§ TEXT SEGMENT:
--

As far as modern-day immigrant experiences, I can't think of recent movies on the subject, although there must be millions of stories about "illegal" immigration that deserve to be told. Years ago we reviewed a movie called Frozen River that focused on the subject, although it wasn't from the perspective of the immigrant. Do you think any major studio would even take on a project like that, in our current political climate?

Kevin:

Movies about writing, you ask? Pull up a chair! While there are lots of tales featuring writers, I don't think there are all that many that involve the process of writing? A few notable ones come to mind:

Adaptation (2002) -- This Spike Jonze film has quite the backstory. Charlie Kaufman was originally tasked to adapt the novel The Orchid Thief, and then ran into a serious case of writer's block while trying to pen a captivating script about flower poachers. In frustration, Kaufman wrote about the experience -- featuring himself as the main protagonist -- and that's the tale that eventually made it to the big screen. Said Kaufman: "I really thought I was ending my career by turning that in!"

--

§ SET OF TASKS:
1/ From the movie discussion, please extract the passage starting at "As far as modern-day" and ending at "current political climate?".
2/ Name every book or film title that appears in the movie discussion.
3/ Decide whether each statement agrees with the movie discussion, answering yes or no and quoting the words that settle it: (a) Adaptation came out in 2002. (b) Frozen River was told from the immigrant's perspective. (c) Kaufman believed turning in his script would launch his career.

§ RECORDED INFORMATION:
--

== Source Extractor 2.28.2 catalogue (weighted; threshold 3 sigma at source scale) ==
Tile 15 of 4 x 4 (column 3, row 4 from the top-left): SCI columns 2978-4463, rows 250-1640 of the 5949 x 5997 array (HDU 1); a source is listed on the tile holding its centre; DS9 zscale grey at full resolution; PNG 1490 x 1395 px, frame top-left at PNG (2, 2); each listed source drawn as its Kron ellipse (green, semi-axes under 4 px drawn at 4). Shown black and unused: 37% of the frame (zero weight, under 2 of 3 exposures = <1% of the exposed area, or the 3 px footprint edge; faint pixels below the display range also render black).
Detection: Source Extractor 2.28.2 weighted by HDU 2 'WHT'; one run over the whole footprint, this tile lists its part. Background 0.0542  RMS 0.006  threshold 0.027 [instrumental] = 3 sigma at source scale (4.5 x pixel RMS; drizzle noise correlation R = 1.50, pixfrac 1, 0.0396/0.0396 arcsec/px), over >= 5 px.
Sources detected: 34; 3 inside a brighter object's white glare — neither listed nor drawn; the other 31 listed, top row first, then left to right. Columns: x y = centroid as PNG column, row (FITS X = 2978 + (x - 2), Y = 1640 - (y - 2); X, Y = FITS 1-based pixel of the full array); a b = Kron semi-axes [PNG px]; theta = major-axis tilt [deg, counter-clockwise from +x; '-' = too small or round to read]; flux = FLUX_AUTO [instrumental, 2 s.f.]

--

§ RESPONSES IN ORDER:
1/
As far as modern-day immigrant experiences, I can't think of recent movies on the subject, although there must be millions of stories about "illegal" immigration that deserve to be told. Years ago we reviewed a movie called Frozen River that focused on the subject, although it wasn't from the perspective of the immigrant. Do you think any major studio would even take on a project like that, in our current political climate?

2/ Frozen River, Adaptation, The Orchid Thief

3/
(a) Yes: "Adaptation (2002)"
(b) No: "although it wasn't from the perspective of the immigrant"
(c) No: "I really thought I was ending my career by turning that in!"